In the listing below, the answer starts at the line that has "masyarakat juga. Bangunan yang terdata dan" and stops after the line that has "таков? Не дает"; please repeat that part exactly and nothing more.

(Records for the task begins)

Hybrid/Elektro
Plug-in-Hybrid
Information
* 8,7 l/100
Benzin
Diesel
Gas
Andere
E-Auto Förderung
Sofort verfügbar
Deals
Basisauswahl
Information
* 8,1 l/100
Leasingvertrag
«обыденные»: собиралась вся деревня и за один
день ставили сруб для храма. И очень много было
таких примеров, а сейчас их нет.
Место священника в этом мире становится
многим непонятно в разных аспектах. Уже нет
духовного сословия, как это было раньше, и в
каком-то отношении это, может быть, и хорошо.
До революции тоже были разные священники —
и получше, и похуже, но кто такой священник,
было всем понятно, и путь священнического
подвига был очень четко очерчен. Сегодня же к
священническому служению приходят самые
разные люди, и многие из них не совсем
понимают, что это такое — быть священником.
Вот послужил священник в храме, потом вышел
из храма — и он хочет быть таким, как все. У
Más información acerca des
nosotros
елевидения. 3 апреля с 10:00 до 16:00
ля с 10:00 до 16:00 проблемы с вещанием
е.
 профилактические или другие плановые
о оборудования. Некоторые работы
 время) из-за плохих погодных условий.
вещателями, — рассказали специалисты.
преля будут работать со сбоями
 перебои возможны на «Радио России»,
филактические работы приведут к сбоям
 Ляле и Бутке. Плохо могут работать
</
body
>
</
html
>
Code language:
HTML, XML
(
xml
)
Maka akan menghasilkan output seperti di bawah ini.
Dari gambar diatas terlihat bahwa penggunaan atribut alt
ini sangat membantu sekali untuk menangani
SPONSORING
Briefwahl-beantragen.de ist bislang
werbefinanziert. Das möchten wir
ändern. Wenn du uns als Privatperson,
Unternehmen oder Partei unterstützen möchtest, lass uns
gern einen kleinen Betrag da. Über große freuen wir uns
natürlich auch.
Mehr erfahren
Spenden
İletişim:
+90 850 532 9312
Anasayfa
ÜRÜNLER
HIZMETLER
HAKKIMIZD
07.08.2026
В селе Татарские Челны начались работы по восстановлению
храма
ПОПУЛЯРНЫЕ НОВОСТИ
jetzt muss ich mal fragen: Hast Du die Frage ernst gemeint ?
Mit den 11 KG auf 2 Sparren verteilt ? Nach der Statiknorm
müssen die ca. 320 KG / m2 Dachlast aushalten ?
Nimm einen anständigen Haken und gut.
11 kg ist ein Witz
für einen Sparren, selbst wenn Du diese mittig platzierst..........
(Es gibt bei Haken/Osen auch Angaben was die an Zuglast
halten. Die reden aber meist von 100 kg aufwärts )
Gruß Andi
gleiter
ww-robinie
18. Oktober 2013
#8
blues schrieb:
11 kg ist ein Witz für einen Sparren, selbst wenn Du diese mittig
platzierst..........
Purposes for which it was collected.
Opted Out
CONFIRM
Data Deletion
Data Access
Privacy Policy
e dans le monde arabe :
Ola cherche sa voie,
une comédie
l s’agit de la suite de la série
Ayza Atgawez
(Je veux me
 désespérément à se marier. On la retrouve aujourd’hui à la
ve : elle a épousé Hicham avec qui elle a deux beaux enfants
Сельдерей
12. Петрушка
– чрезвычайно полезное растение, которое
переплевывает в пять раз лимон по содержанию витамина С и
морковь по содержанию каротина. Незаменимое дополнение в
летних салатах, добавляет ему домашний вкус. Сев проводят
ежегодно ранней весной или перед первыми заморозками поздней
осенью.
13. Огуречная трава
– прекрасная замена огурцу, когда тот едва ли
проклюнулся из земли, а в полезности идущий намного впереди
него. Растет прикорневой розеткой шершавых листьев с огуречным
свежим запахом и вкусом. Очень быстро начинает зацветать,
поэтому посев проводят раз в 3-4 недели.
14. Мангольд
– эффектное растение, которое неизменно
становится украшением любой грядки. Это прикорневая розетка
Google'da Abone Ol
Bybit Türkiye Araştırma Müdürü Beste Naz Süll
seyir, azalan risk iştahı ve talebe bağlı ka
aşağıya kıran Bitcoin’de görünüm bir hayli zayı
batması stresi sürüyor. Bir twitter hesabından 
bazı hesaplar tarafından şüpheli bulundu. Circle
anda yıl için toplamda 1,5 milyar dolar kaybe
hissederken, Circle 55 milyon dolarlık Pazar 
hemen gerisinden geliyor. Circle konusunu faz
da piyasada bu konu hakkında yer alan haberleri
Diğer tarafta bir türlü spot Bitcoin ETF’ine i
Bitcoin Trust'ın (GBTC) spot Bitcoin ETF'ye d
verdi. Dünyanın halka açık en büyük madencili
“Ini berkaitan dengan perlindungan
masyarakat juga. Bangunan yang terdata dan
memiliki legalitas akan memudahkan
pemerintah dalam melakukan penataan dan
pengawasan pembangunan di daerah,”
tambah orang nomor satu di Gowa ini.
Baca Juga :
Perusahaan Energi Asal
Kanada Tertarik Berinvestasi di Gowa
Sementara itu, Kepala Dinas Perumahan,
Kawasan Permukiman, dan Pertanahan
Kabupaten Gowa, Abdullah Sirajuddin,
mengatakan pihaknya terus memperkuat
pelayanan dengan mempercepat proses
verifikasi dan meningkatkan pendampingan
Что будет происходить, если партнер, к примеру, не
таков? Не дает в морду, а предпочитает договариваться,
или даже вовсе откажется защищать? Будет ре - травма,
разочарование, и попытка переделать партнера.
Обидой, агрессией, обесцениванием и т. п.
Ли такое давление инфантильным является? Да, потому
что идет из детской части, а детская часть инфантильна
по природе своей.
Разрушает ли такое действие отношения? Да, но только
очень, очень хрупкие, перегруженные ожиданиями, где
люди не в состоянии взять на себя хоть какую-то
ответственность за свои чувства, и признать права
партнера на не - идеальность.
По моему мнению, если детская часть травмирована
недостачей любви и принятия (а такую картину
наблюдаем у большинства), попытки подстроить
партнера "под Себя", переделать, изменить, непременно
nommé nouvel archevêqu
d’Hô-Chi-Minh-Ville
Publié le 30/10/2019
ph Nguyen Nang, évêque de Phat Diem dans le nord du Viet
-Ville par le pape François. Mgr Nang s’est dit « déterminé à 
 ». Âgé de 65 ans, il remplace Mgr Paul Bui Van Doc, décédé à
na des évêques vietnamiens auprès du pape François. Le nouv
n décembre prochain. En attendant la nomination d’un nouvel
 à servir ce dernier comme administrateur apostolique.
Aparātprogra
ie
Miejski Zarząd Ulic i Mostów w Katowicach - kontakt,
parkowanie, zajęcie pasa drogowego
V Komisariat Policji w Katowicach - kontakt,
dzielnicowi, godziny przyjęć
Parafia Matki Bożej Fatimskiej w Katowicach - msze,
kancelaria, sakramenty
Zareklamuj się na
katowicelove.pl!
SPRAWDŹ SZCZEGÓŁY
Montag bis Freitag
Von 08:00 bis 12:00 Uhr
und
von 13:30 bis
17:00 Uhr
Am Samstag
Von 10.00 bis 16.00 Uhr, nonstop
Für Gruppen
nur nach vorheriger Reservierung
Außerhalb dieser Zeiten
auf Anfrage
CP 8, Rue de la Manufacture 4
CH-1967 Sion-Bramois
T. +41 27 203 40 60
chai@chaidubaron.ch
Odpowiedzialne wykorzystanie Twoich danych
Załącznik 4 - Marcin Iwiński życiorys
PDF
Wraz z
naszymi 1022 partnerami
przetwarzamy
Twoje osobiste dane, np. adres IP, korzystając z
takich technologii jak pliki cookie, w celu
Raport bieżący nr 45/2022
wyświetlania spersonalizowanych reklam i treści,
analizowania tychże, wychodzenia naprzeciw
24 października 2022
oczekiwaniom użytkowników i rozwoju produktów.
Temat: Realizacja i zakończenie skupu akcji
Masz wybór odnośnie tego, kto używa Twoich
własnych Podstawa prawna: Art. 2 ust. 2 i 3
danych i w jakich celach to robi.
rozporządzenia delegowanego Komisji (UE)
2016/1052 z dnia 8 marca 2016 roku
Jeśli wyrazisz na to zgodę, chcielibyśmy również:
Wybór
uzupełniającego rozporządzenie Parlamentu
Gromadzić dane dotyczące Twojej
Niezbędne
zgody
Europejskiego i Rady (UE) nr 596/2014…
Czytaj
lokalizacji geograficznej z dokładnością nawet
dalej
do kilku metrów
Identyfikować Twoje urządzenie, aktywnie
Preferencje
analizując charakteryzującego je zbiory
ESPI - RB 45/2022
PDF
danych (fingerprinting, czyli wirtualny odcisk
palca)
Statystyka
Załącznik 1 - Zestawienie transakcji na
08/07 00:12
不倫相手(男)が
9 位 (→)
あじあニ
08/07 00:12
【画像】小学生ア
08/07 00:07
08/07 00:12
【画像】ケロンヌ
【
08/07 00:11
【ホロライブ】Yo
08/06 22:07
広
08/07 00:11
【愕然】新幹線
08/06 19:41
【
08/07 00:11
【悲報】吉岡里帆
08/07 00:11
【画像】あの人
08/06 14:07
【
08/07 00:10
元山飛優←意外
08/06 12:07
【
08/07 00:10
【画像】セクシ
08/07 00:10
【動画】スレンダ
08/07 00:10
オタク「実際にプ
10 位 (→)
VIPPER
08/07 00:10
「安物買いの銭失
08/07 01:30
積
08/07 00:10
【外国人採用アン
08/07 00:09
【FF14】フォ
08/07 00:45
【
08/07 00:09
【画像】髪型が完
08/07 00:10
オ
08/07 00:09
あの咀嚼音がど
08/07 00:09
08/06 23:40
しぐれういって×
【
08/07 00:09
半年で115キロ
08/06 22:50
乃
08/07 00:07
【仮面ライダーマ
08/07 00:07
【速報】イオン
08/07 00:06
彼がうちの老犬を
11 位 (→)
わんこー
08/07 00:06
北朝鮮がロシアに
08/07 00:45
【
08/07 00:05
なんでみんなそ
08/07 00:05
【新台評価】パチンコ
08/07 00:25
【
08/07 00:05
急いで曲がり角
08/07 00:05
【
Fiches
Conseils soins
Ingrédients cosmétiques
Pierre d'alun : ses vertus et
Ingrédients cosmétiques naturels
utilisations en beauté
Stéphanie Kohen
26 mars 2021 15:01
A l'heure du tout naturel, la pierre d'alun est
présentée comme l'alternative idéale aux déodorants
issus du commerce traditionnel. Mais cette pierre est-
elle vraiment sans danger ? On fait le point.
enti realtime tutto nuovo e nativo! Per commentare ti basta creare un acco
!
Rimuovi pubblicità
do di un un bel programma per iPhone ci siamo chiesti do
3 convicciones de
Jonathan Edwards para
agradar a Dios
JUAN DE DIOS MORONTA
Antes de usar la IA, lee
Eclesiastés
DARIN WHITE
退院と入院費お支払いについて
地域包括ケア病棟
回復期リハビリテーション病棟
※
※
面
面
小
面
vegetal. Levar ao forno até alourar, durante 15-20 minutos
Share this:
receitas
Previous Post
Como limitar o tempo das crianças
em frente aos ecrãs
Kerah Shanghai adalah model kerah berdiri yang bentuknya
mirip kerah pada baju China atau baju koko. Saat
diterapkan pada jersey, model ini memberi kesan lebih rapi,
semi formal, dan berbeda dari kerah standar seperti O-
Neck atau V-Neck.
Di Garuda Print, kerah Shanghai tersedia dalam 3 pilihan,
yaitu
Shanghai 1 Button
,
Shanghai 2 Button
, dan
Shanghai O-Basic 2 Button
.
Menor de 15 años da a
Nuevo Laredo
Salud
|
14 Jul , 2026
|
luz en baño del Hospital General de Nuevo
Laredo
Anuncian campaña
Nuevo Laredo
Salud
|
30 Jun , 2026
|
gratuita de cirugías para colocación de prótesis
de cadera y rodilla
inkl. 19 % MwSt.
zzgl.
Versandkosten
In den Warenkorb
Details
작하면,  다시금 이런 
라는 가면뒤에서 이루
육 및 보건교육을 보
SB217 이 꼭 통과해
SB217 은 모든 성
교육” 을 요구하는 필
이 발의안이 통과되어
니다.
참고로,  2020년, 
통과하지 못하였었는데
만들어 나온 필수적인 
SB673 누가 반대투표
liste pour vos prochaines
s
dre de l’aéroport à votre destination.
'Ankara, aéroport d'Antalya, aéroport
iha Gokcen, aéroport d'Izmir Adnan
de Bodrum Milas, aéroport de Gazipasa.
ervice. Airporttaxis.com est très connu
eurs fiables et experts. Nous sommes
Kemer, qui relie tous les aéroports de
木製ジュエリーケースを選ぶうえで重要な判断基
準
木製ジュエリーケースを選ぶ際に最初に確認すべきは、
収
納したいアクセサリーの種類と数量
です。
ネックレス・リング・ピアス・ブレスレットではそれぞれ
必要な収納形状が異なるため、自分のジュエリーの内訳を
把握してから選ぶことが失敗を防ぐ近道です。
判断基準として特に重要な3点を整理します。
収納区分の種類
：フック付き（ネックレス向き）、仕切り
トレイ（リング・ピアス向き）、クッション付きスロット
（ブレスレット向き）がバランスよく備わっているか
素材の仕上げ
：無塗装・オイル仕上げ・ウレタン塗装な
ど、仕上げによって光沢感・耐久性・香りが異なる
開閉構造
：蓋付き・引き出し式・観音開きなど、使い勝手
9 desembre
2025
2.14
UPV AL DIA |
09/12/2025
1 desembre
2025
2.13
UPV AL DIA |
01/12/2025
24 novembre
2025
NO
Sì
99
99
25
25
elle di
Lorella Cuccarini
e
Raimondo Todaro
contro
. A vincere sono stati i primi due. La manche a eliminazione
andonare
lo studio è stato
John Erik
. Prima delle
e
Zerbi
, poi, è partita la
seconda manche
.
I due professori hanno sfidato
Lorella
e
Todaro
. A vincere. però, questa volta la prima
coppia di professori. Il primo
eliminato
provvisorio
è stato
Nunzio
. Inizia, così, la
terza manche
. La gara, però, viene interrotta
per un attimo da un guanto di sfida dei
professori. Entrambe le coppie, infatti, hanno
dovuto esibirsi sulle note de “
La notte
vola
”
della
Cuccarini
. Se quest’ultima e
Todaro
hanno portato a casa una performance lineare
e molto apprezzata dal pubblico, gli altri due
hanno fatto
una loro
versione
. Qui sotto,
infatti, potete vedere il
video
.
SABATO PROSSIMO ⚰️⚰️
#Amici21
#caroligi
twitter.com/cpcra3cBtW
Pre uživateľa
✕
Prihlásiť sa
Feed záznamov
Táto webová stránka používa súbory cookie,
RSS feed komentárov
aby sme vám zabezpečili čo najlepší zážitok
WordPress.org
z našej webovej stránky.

(Records for the task ends)

— Answer for the task —
masyarakat juga. Bangunan yang terdata dan
memiliki legalitas akan memudahkan
pemerintah dalam melakukan penataan dan
pengawasan pembangunan di daerah,”
tambah orang nomor satu di Gowa ini.
Baca Juga :
Perusahaan Energi Asal
Kanada Tertarik Berinvestasi di Gowa
Sementara itu, Kepala Dinas Perumahan,
Kawasan Permukiman, dan Pertanahan
Kabupaten Gowa, Abdullah Sirajuddin,
mengatakan pihaknya terus memperkuat
pelayanan dengan mempercepat proses
verifikasi dan meningkatkan pendampingan
Что будет происходить, если партнер, к примеру, не
таков? Не дает в морду, а предпочитает договариваться,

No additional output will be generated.